GIVEN TEXT =>
================================

On appeal, HLF argued that its Sixth Amendment right to counsel was violated at the second trial, and that the presence of the attorneys for the individual defendants did not solve that problem, given the potential conflict of interests. Id. at 165. However, the Fifth Circuit did not reach those issues, instead agreeing with the government that the appellate filings on HLF’s behalf “was unauthorized and thus invalid, thereby depriving us of jurisdiction.” Id. at 166. Critically, “the decision to appeal rests with the defendant,” not with an outside person. Id.at 167. “A defendant is not required to pursue an appeal at all. Because the decision to appeal belongs exclusively to the defendant, the defendant’s counsel may not prosecute an appeal – even if counsel believes it to be in the defendant’s best interest – if the defendant chooses to forgo an appeal.” Id. The Fifth Circuit did credit the district court for its “laudable” intent to appoint Natarajan as pro bono counsel for appeal, but the absence of authorization from HLF to do an appeal should have been the end of the road. Id. at 168. Therefore, the Fifth Circuit had to “dismiss HLF’s appeal for lack of jurisdiction.” Id. at 169.
The Knowledge (Scienter) Requirement
A number of amici organizations submitted an amicus brief to the Fifth Circuit. The amicus brief separately challenged the jury charge on the substantive violations of the Anti-Terrorism Act (18 U.S.C. § 2339B), arguing that the jury charge violated the Due Process Clause of the Fifth Amendment by not requiring a sufficient knowledge (scienter) requirement on defendants’ part. In other words, defendants could not be convicted unless they knew and intended that the donations they were raising were going to support Hamas through the zakat committees.
More generally, the amicus brief argued that, under 18 U.S.C. § 2339B, a person cannot “be convicted for violating a prohibition on ‘knowingly’ providing ‘material support’ to designated ‘foreign terrorist organizations’ without proof that he or she knowingly provided aid to any designated group.” See United States v. El-Mezian, “Amicus Brief of Charities, Foundations, Conflict-Resolution Groups, and Constitutional Rights Organizations in Support of Defendants and Urging Reversal of Convictions of Counts 2-10,” at 1 (5th Cir. Oct. 26, 2010). The amicus brief further argued that the “erroneous and dangerously expansive interpretation of the material support statute . . . would jeopardize the legitimate charitable work of countless foundations and charities throughout the United States.” Id. at 1. Amicifurther argued that a conviction under Section 2339B should be limited to support for recipients who are designated, and where the donors “know that the recipient has been designated or has engaged in terrorist acts that would render it subject to designation.” Id. at 2.

================================

According to the text on the HLF appeal and the scienter requirement, which constitutional provision did the amicus brief say the jury charge violated?

RECORDED DATA =>
================================

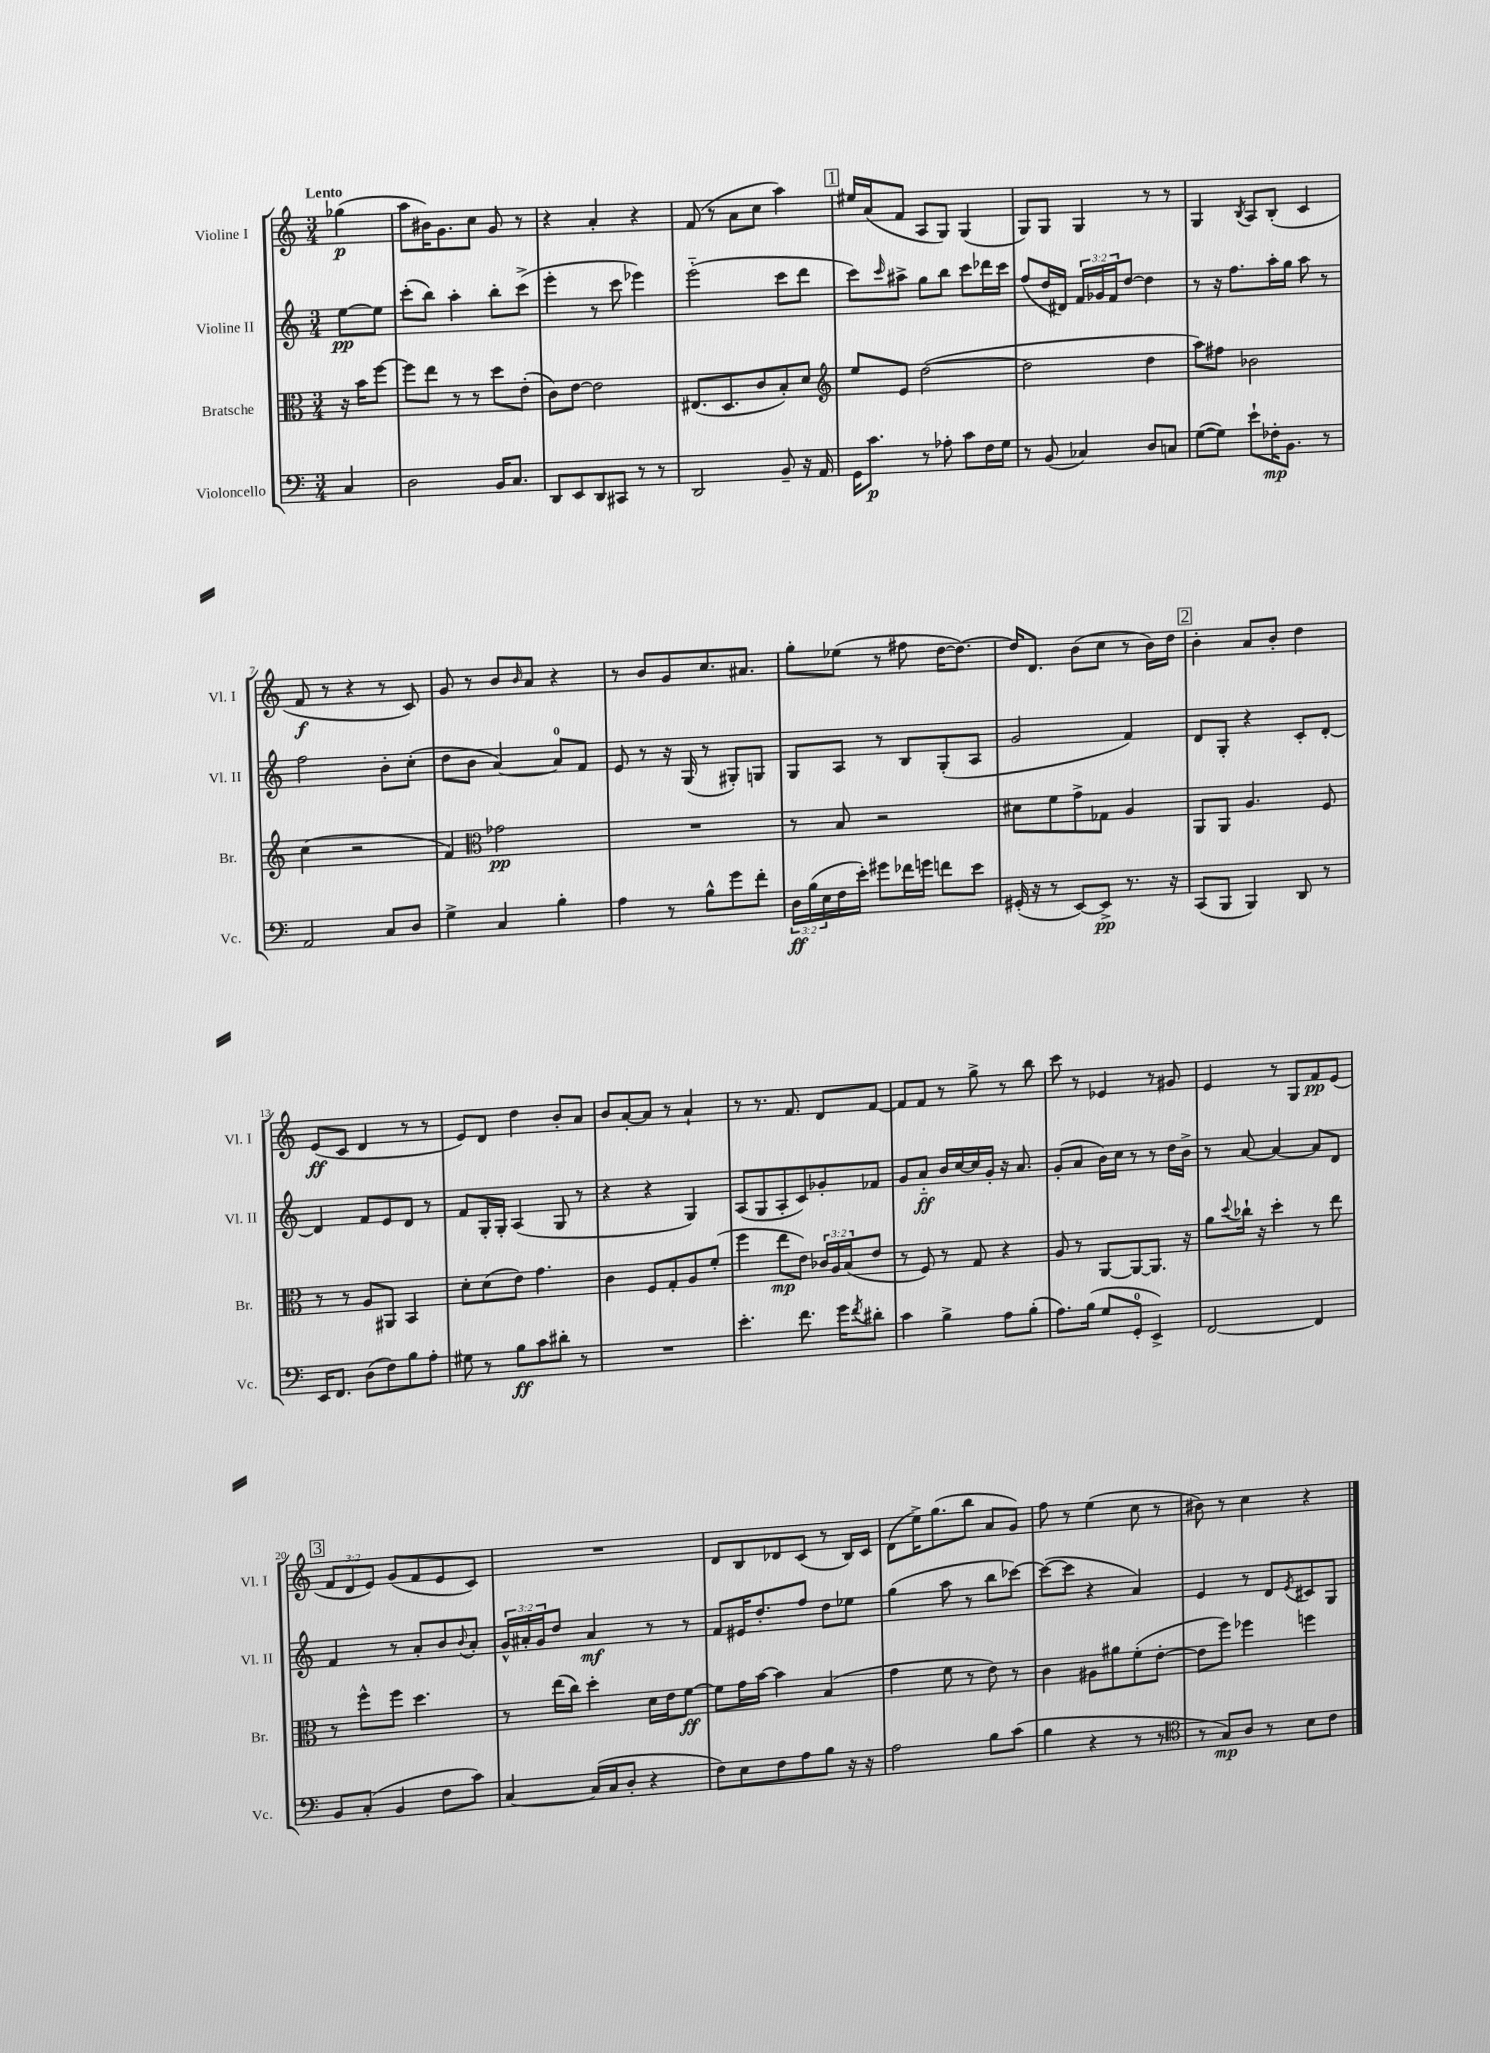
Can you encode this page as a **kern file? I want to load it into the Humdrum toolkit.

================================

THE RESPONSE => The Due Process Clause of the Fifth Amendment.